Task objective
Take the line with "口座番号：00190-1-25448" and all lines after it, through the end of the records below, and repeat them exactly.

Dataset entries
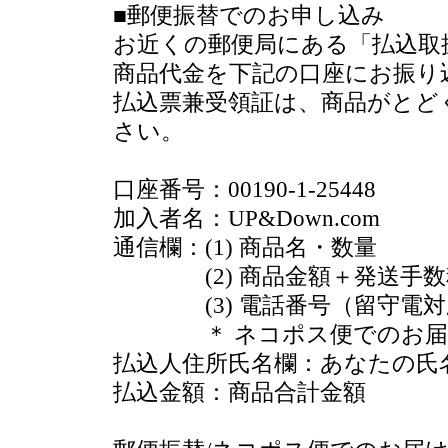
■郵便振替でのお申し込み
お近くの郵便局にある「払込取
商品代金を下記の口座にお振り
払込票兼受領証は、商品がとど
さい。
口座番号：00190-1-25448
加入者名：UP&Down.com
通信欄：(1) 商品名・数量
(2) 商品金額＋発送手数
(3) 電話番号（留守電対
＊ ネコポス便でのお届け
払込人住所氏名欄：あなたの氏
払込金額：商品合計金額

Response
口座番号：00190-1-25448
加入者名：UP&Down.com
通信欄：(1) 商品名・数量
(2) 商品金額＋発送手数
(3) 電話番号（留守電対
＊ ネコポス便でのお届け
払込人住所氏名欄：あなたの氏
払込金額：商品合計金額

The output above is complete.